_CHECK YOUR UNDERSTANDING_
1. Translate this sentence from the pharmacogenomics text into Spanish: "A synonymous coding variant has limited or no effect as the nucleotide change encodes for the same amino acid."
2. From the pharmacogenomics text, return the stretch from "Functional impact of" through "have no effect.", copied word for word.

*** Opening PROVIDED TEXT ***

Functional impact of a variant on gene function. Promoter variants can decrease (e.g., poor metabolizer variants), increase (e.g., extensive or ultra-rapid metabolizer), or have no effect on gene expression and subsequent enzyme activity. SNP coding variants can be either synonymous or non-synonymous. A synonymous coding variant has limited or no effect as the nucleotide change encodes for the same amino acid. A non-synonymous coding variant can result in a GOF or LOF as the nucleotide change encodes a different amino acid. Intronic variants can either create or destroy a splice site or have no effect.
Precision medicine has utilized two strategies to identify the genetic basis for individual variation in response to a drug: candidate gene association and genome-wide association studies (GWAS) (Mas and Lafuente, 2009). These studies are either exploratory or confirmatory in nature, independent of the design strategy. Prior to 2006, candidate gene studies were the principle tool used to discover variants and were selected based on a hypothesis of drug metabolism or mechanism. They focused on determining whether phenotypic variability between the case (e.g., nonresponder) and the control (e.g., responder) groups could be attributed to a gene variant. Candidate gene studies suffered from many false positive associations and well-powered studies required sample sizes in the thousands to more accurately determine an association coupled with functional studies to confirm the biologic association in order to correctly identify a phenotype/genotype association. It is now known that multiple polymorphisms exist in genes and characterizing the functionality of multiple polymorphisms is not possible using a candidate gene strategy. After 2006, GWAS became the norm, as they are an unbiased approach for assessing millions of variants across the entire human genome and their association with a defined phenotype. This strategy combines knowledge about linkage disequilibrium relationships and the way in which the genome is structured into haplotype blocks. This approach aims to identify the association between genetic variants and a given phenotype by detecting marker SNPs and analyzing differences between case and control groups. These data are typically visualized in Manhattan plots, and p values less than 10-8 are used as thresholds for identifying variants. GWAS also require multiple independent studies for confirmation and/or testing the biologic association through in vitro experiments to confirm the phenotype/genotype association.
Several preclinical models have been developed to assess the effects of genetic diversity and its translation to the human population. Mouse models include diversity panels such as the mouse model of the human population (MMHP) (Harrill et al., 2009), and collaborative cross (CC), and diversity outbred (DO) populations (Bogue et al., 2015; Morgan et al., 2015; Mosedale, 2018). The MMHP, a panel consisting of 36 different inbred mouse strains, was the first application of a mouse diversity panel in toxicology, with the objective to map polymorphisms that infer susceptility to acetaminophen-induced liver injury (Harrill et al., 2009). In this study, the CD44 gene was identified from haplotype-associated mapping conducted using ALT levels in the MMHP strains following treatment with a toxic dose of acetaminophen. CD44 was then verified to be a susceptibility factor for acetaminophen toxicity in humans using cohorts of subjects administered the maximum recommended therapeutic dose of acetaminophen (Court et al., 2014). The MMHP has also proven useful in identifying potential MOA for toxicants. Church and colleagues (Church et al., 2014) took a systems biology approach with the MMHP and identified that isoniazid-induced microvesicular steatosis is associated with mechanisms of oxidative stress, reduced export of lipids, and altered lipid packaging, which impart susceptibility for developing steatosis. Further, a mouse diversity panel was used to determine a potential mechanism for phospholipidosis induced by an antibiotic drug candidate (Mosedale et al., 2014).

*** Closing PROVIDED TEXT ***
*** Opening DATASET CONTENT ***

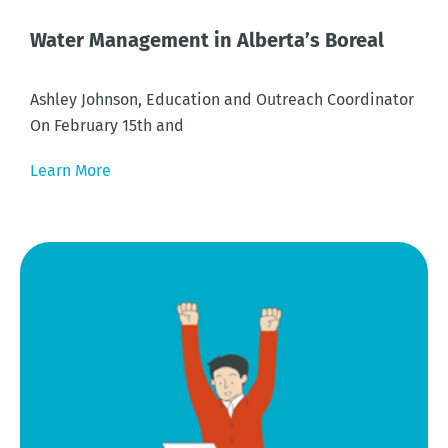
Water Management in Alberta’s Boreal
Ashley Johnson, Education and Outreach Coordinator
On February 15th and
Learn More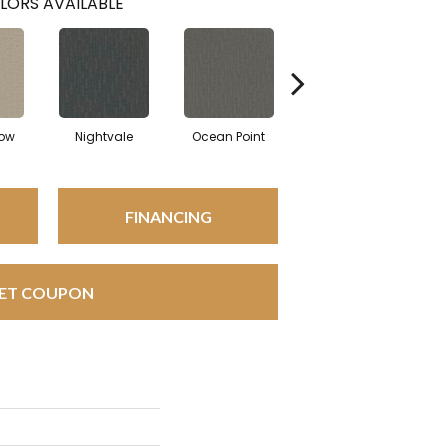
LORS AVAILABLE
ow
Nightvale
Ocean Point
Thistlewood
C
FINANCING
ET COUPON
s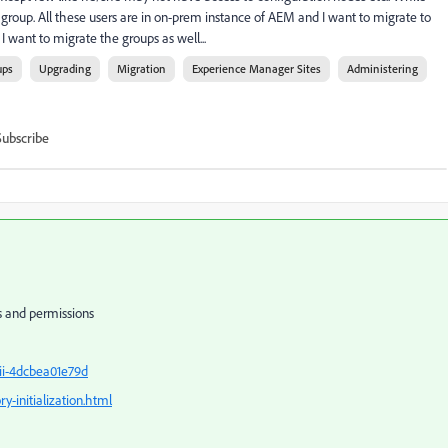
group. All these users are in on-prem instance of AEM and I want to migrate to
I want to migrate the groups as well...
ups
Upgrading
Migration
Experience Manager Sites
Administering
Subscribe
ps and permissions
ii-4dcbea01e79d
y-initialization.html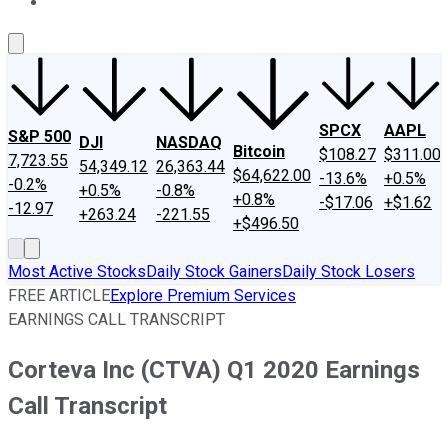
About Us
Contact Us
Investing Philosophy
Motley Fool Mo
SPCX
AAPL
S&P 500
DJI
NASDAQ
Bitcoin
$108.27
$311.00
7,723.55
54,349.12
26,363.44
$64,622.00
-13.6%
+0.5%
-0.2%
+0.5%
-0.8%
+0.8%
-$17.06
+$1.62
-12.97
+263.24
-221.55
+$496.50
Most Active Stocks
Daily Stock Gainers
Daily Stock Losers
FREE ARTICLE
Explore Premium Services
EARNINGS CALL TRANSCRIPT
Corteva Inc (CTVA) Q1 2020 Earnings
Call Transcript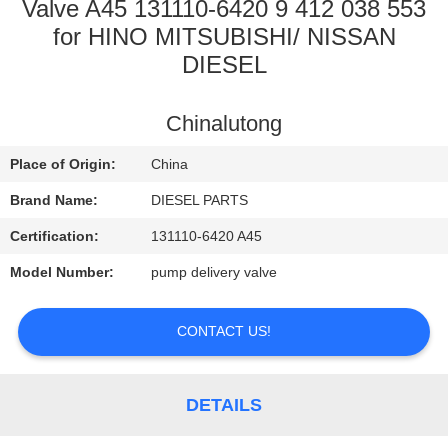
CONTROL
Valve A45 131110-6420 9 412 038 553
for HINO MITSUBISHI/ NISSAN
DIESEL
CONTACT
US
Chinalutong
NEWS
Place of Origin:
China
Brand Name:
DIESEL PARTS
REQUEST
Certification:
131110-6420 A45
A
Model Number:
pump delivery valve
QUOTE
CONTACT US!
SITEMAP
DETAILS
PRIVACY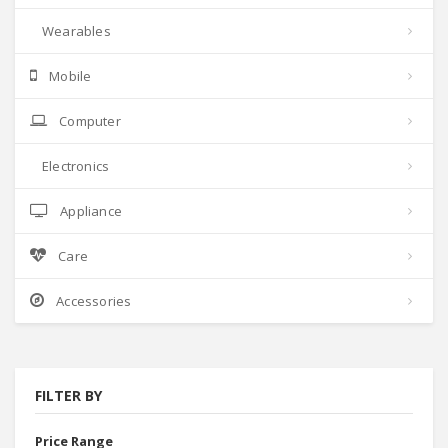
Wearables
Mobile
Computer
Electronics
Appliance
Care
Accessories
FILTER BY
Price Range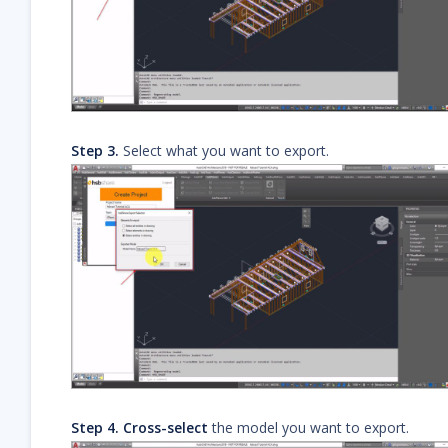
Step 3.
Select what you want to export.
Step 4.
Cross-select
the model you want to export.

*** Closing DATASET CONTENT ***

_RESPONSES PER TASK_
1. Una variante codificante sinónima tiene un efecto limitado o nulo, ya que el cambio de nucleótido codifica el mismo aminoácido.

2.
Functional impact of a variant on gene function. Promoter variants can decrease (e.g., poor metabolizer variants), increase (e.g., extensive or ultra-rapid metabolizer), or have no effect on gene expression and subsequent enzyme activity. SNP coding variants can be either synonymous or non-synonymous. A synonymous coding variant has limited or no effect as the nucleotide change encodes for the same amino acid. A non-synonymous coding variant can result in a GOF or LOF as the nucleotide change encodes a different amino acid. Intronic variants can either create or destroy a splice site or have no effect.